6. Try a write — blocked by L7

curl -s -X POST https://api.github.com/repos/octocat/hello-world/issues \
  -H "Content-Type: application/json" \
  -d '{"title":"oops"}'
{"error":"policy_denied","policy":"github-api-readonly","detail":"POST /repos/octocat/hello-world/issues not permitted by policy"}

The CONNECT request succeeded (api.github.com is allowed), but the L7 proxy inspected the HTTP method and returned 403. POST is not in the read-only preset. Your agent can read code from GitHub but cannot create issues, push commits, or modify anything.

Exit the sandbox:

exit

7. Check the L7 deny log

openshell logs demo --level warn --since 5m
l7_decision=deny dst_host=api.github.com l7_action=POST l7_target=/repos/octocat/hello-world/issues l7_deny_reason="POST /repos/octocat/hello-world/issues not permitted by policy"

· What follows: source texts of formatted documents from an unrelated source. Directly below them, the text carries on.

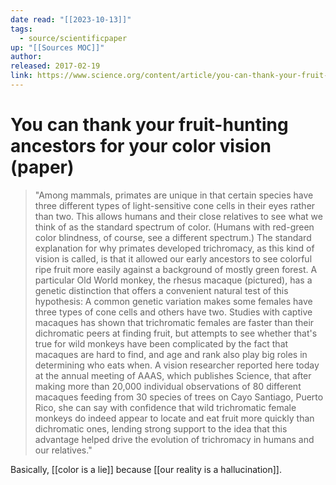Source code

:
 ```yaml
---
date read: "[[2023-10-13]]"
tags:
  - source/scientificpaper
up: "[[Sources MOC]]"
author: 
released: 2017-02-19
link: https://www.science.org/content/article/you-can-thank-your-fruit-hunting-ancestors-your-color-vision
---
```

# You can thank your fruit-hunting ancestors for your color vision (paper)



>"Among mammals, primates are unique in that certain species have three different types of light-sensitive cone cells in their eyes rather than two. This allows humans and their close relatives to see what we think of as the standard spectrum of color. (Humans with red-green color blindness, of course, see a different spectrum.) The standard explanation for why primates developed trichromacy, as this kind of vision is called, is that it allowed our early ancestors to see colorful ripe fruit more easily against a background of mostly green forest. A particular Old World monkey, the rhesus macaque (pictured), has a genetic distinction that offers a convenient natural test of this hypothesis: A common genetic variation makes some females have three types of cone cells and others have two. Studies with captive macaques has shown that trichromatic females are faster than their dichromatic peers at finding fruit, but attempts to see whether that's true for wild monkeys have been complicated by the fact that macaques are hard to find, and age and rank also play big roles in determining who eats when. A vision researcher reported here today at the annual meeting of AAAS, which publishes Science, that after making more than 20,000 individual observations of 80 different macaques feeding from 30 species of trees on Cayo Santiago, Puerto Rico, she can say with confidence that wild trichromatic female monkeys do indeed appear to locate and eat fruit more quickly than dichromatic ones, lending strong support to the idea that this advantage helped drive the evolution of trichromacy in humans and our relatives."


Basically, [[color is a lie]] because [[our reality is a hallucination]].

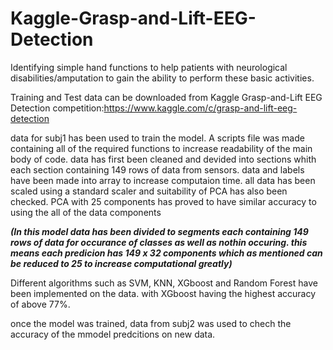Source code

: # Kaggle-Grasp-and-Lift-EEG-Detection

Identifying simple hand functions to help patients with neurological disabilities/amputation to gain the ability to perform these basic activities.


Training and Test data can be downloaded from Kaggle Grasp-and-Lift EEG Detection competition:https://www.kaggle.com/c/grasp-and-lift-eeg-detection

data for subj1 has been used to train the model. A scripts file was made containing all of the required functions to increase readability of the main body of code. 
data has first been cleaned and devided into sections whith  each section containing 149 rows of data from sensors. data and labels have been made into array to increase computaion time. all data has been scaled using a standard scaler and suitability of PCA has also been checked. PCA with 25 components has proved to have similar accuracy to using the all of the data components

***(In this model data has been divided to  segments each containing 149 rows of data for occurance of classes as well as nothin occuring. this means each predicion has 149 x 32 components which as mentioned can be reduced to 25 to increase computational greatly)***

Different algorithms such as SVM, KNN, XGboost and Random Forest have been implemented on the data. with XGboost having the highest accuracy of above 77%.

once the model was trained, data from subj2 was used to chech the accuracy of the mmodel predcitions on new data.
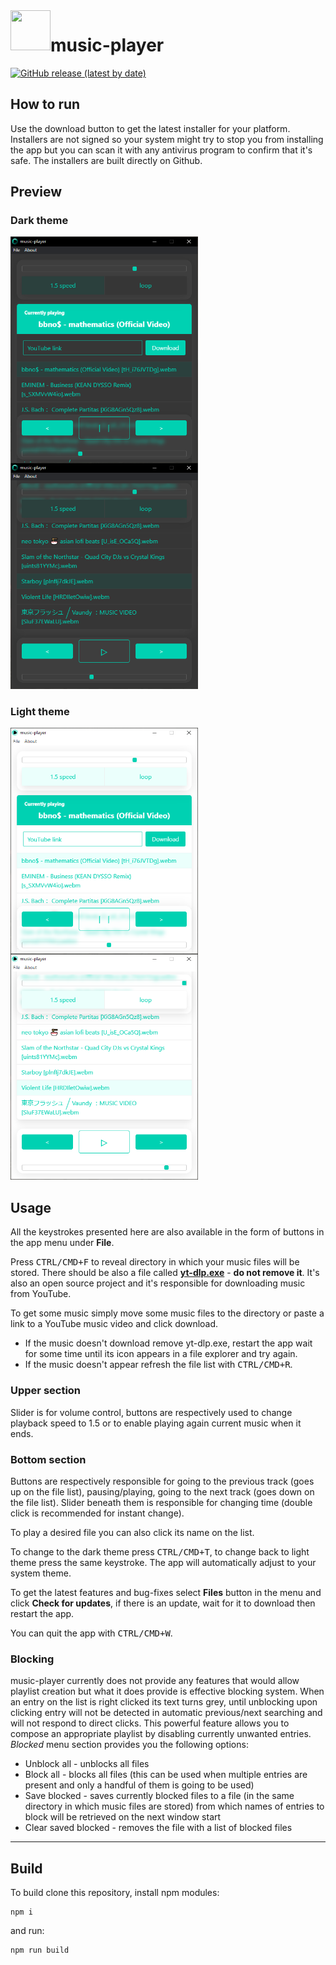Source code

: <img align="left" height="64" width="64" src="./build/icon.ico">

# music-player

[![GitHub release (latest by date)](https://img.shields.io/github/v/release/LucasHazardous/music-player?color=00d1b2&label=download%20latest&style=for-the-badge)](https://github.com/LucasHazardous/music-player/releases/latest)

## How to run

Use the download button to get the latest installer for your platform. Installers are not signed so your system might try to stop you from installing the app but you can scan it with any antivirus program to confirm that it's safe. The installers are built directly on Github.

## Preview

### Dark theme

<img align="left" width="300" src="./img/example1.png">
<img width="300" src="./img/example2.png">

### Light theme

<img align="left" width="300" src="./img/example3.png">
<img width="300" src="./img/example4.png">

## Usage

All the keystrokes presented here are also available in the form of buttons in the app menu under **File**.

Press <kbd>CTRL/CMD+F</kbd> to reveal directory in which your music files will be stored. There should be also a file called [**yt-dlp.exe**](https://github.com/yt-dlp/yt-dlp) - **do not remove it**. It's also an open source project and it's responsible for downloading music from YouTube.

To get some music simply move some music files to the directory or paste a link to a YouTube music video and click download.

-   If the music doesn't download remove yt-dlp.exe, restart the app wait for some time until its icon appears in a file explorer and try again.
-   If the music doesn't appear refresh the file list with <kbd>CTRL/CMD+R</kbd>.

### Upper section

Slider is for volume control, buttons are respectively used to change playback speed to 1.5 or to enable playing again current music when it ends.

### Bottom section

Buttons are respectively responsible for going to the previous track (goes up on the file list), pausing/playing, going to the next track (goes down on the file list). Slider beneath them is responsible for changing time (double click is recommended for instant change).

To play a desired file you can also click its name on the list.

To change to the dark theme press <kbd>CTRL/CMD+T</kbd>, to change back to light theme press the same keystroke. The app will automatically adjust to your system theme.

To get the latest features and bug-fixes select **Files** button in the menu and click **Check for updates**, if there is an update, wait for it to download then restart the app.

You can quit the app with <kbd>CTRL/CMD+W</kbd>.

### Blocking

music-player currently does not provide any features that would allow playlist creation but what it does provide is effective blocking system. When an entry on the list is right clicked its text turns grey, until unblocking upon clicking entry will not be detected in automatic previous/next searching and will not respond to direct clicks. This powerful feature allows you to compose an appropriate playlist by disabling currently unwanted entries.
_Blocked_ menu section provides you the following options:

-   Unblock all - unblocks all files
-   Block all - blocks all files (this can be used when multiple entries are present and only a handful of them is going to be used)
-   Save blocked - saves currently blocked files to a file (in the same directory in which music files are stored) from which names of entries to block will be retrieved on the next window start
-   Clear saved blocked - removes the file with a list of blocked files

---

## Build

To build clone this repository, install npm modules:

```
npm i
```

and run:

```
npm run build
```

The log captures the exact HTTP method, path, and deny reason. In production, pipe these logs to your SIEM for a complete audit trail of every request your agent makes.

8. Clean up

openshell sandbox delete demo

What you just saw

State What happens
Default deny All outbound traffic blocked — nothing gets out
L7 read-only GET to api.github.com allowed, POST blocked
Audit trail Every request logged with method, path, decision

The policy hot-reloads in seconds and gives you verifiable, fine-grained control over what your agent can access — without --dangerously-skip-permissions.

Next steps

  • Customize the policy: Change access: read-only to read-write or add explicit rules for specific paths. See the security policy reference.
  • Scope to an agent: Replace the binaries section with your agent's binary (e.g., /usr/local/bin/claude) instead of curl.
  • Add more endpoints: Stack multiple policies in the same file to allow PyPI, npm, or your internal APIs.
  • Try audit mode: Set enforcement: audit to log violations without blocking, useful for building a policy iteratively.